YOUR INSTRUCTIONS: Pick out all lines in the listing holding the string "axis" and copy them.

SOURCE MATERIAL:
========================================
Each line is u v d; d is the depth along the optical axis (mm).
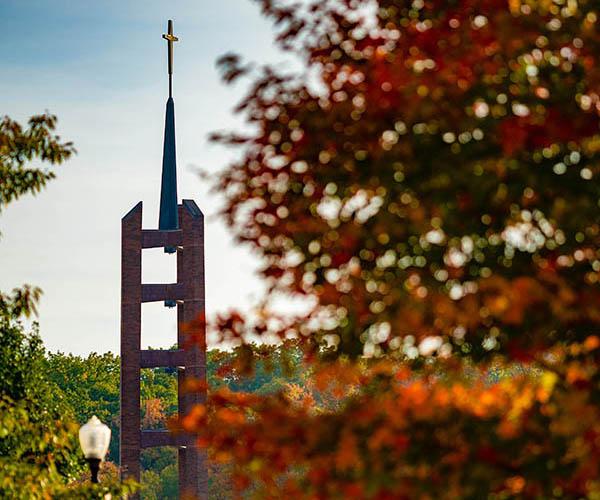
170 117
========================================
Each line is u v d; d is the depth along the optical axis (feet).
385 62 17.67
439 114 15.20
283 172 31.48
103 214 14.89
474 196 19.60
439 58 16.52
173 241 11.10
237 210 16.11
========================================
SOLVED EXERCISE:
Each line is u v d; d is the depth along the optical axis (mm).
Each line is u v d; d is the depth along the optical axis (feet).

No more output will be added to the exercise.